Volcano Lava Destroys Homes in Hawaii as Officials Say There's 'No Sign of Things Slowing Down'

Neighborhoods on Hawaii’s Big Island looked less like paradise and more like a nightmare after the Kilauea volcano erupted last Thursday.

Ten fissures — cracks in the earth — have emerged and continue to spew lava and hazardous fumes in the Leilani Estates neighborhood, according to an update from the Civil Defense Agency on Sunday. Photos show the volcanic matter shooting dozens of feet into the air and magma destroying anything in its path as it flows.

“Lava is so hot that it can ignite things before it touches them,” United States Geological Survey volcanologist Wendy Stovall told CNN.

The Civil Defense Agency said 26 homes had been destroyed as of Sunday evening, as Hawaii County civil defense administrator Talmadge Magno warned there was “no sign of things slowing down.”

“That’s the sad part about it,” Magno told CBS News. “It could be happening for a long time, or on the other hand, like I said, mysteriously it could just end.”

Although over 1,700 Hawaii residents have been ordered to evacuate, CNN reported, some are hesitant to leave their homes.
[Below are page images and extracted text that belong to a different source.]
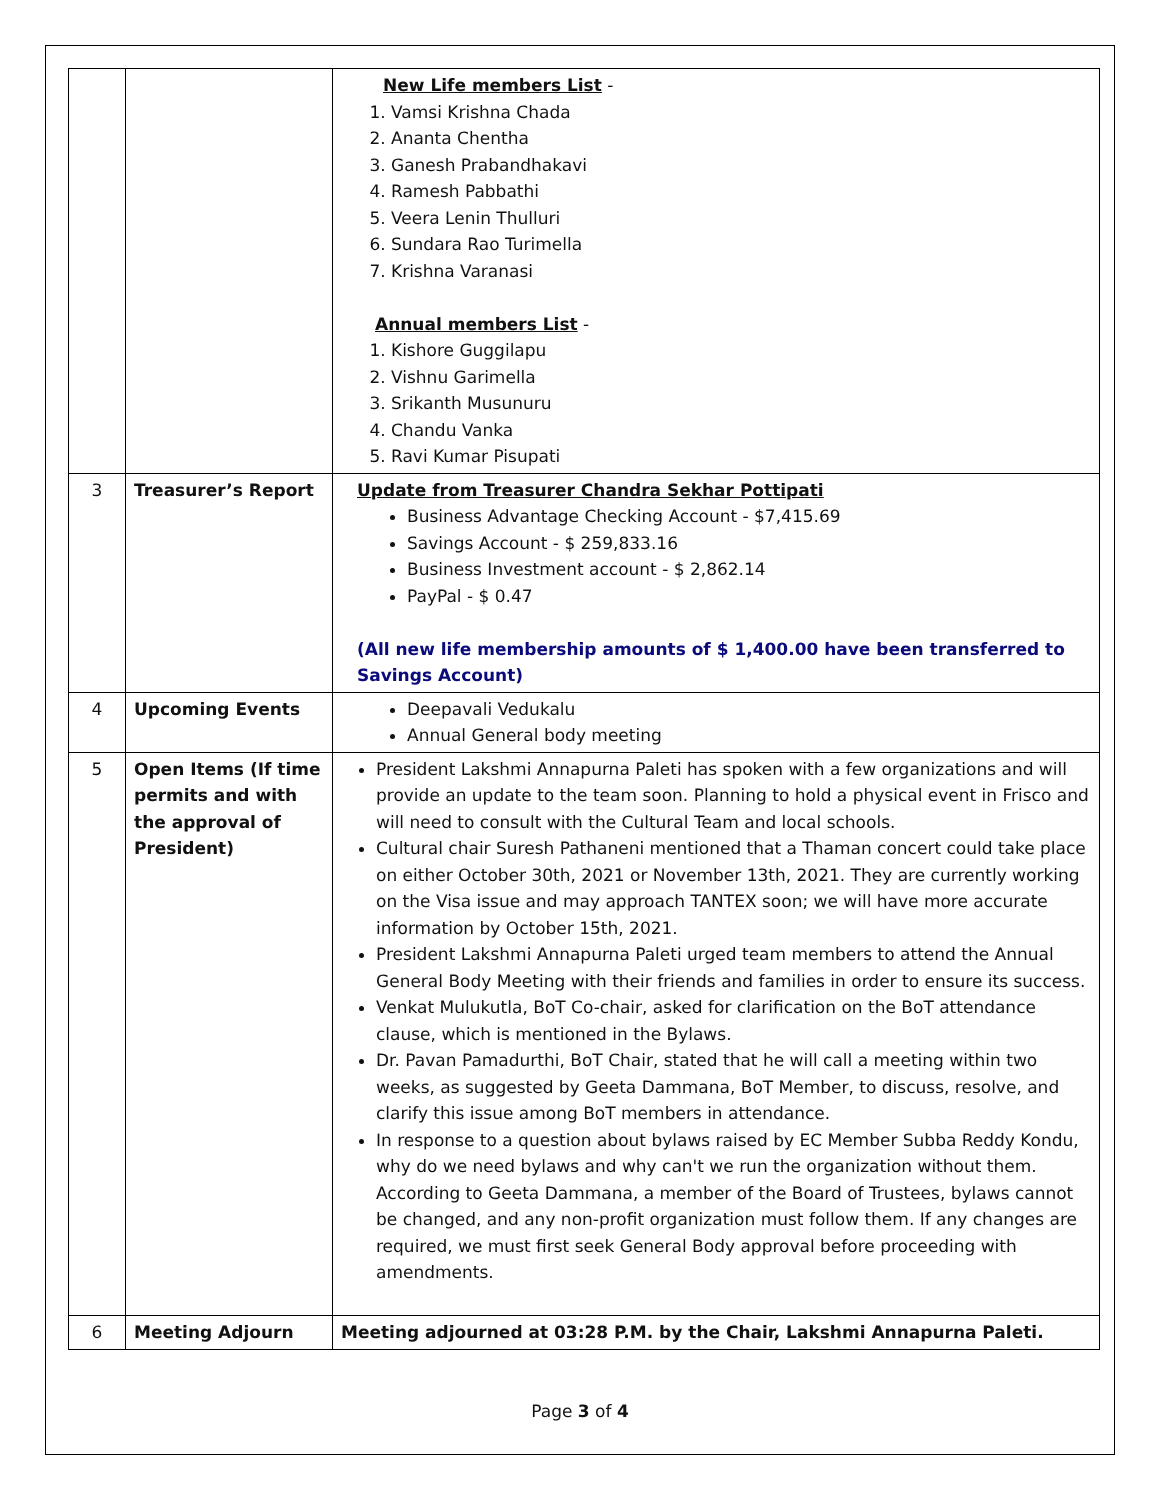| | | New Life members List - 1. Vamsi Krishna Chada 2. Ananta Chentha 3. Ganesh Prabandhakavi 4. Ramesh Pabbathi 5. Veera Lenin Thulluri 6. Sundara Rao Turimella 7. Krishna Varanasi Annual members List - 1. Kishore Guggilapu 2. Vishnu Garimella 3. Srikanth Musunuru 4. Chandu Vanka 5. Ravi Kumar Pisupati |
| 3 | Treasurer’s Report | Update from Treasurer Chandra Sekhar Pottipati Business Advantage Checking Account - $7,415.69 Savings Account - $ 259,833.16 Business Investment account - $ 2,862.14 PayPal - $ 0.47 (All new life membership amounts of $ 1,400.00 have been transferred to Savings Account) |
| 4 | Upcoming Events | Deepavali Vedukalu Annual General body meeting |
| 5 | Open Items (If time permits and with the approval of President) | President Lakshmi Annapurna Paleti has spoken with a few organizations and will provide an update to the team soon. Planning to hold a physical event in Frisco and will need to consult with the Cultural Team and local schools. Cultural chair Suresh Pathaneni mentioned that a Thaman concert could take place on either October 30th, 2021 or November 13th, 2021. They are currently working on the Visa issue and may approach TANTEX soon; we will have more accurate information by October 15th, 2021. President Lakshmi Annapurna Paleti urged team members to attend the Annual General Body Meeting with their friends and families in order to ensure its success. Venkat Mulukutla, BoT Co-chair, asked for clarification on the BoT attendance clause, which is mentioned in the Bylaws. Dr. Pavan Pamadurthi, BoT Chair, stated that he will call a meeting within two weeks, as suggested by Geeta Dammana, BoT Member, to discuss, resolve, and clarify this issue among BoT members in attendance. In response to a question about bylaws raised by EC Member Subba Reddy Kondu, why do we need bylaws and why can't we run the organization without them. According to Geeta Dammana, a member of the Board of Trustees, bylaws cannot be changed, and any non-profit organization must follow them. If any changes are required, we must first seek General Body approval before proceeding with amendments. |
| 6 | Meeting Adjourn | Meeting adjourned at 03:28 P.M. by the Chair, Lakshmi Annapurna Paleti. |
Page 3 of 4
But in addition to the lava and toxic fumes, the area is also susceptible to increased earthquake activity.

David Burlingame, who lives just two miles from Leilani Estates, told the Washington Post that he “watched my house just shake back and forth” during one of the earthquakes that came in the aftermath of the eruption.

Hawai’i Volcanoes National Park closed for two days after the eruption due to earthquake activity, re-opening in limited capacity on Sunday.

Residents of affected areas were permitted to return to their homes during daytime hours to check for damage and collect important belongings, according to the Post.

Some believe the disaster is just Hawaiian volcanic goddess Pele reclaiming her land, in tradition with local folklore.

“The way I kind of look at it is, the land doesn’t really belong to us. It belongs to Pele,” Jordan Sonner, a realtor, told the Washington Post. “We get to live on it while we can, and if she wants it back, she’ll take it. I have good insurance.”

The burst came after hundreds of earthquakes rattled the area for days, with a magnitude 5.0 quake recorded shortly before Thursday’s explosion, according to the Associated Press. The quakes were triggered after the Puu Oo crater floor began to collapse last Monday.

Kilauea’s Puu Oo cone initially erupted in 1983, and lava has continued to flow since, destroying homes in the ’80s, in 1990, and even in 2014, according to the New York Times.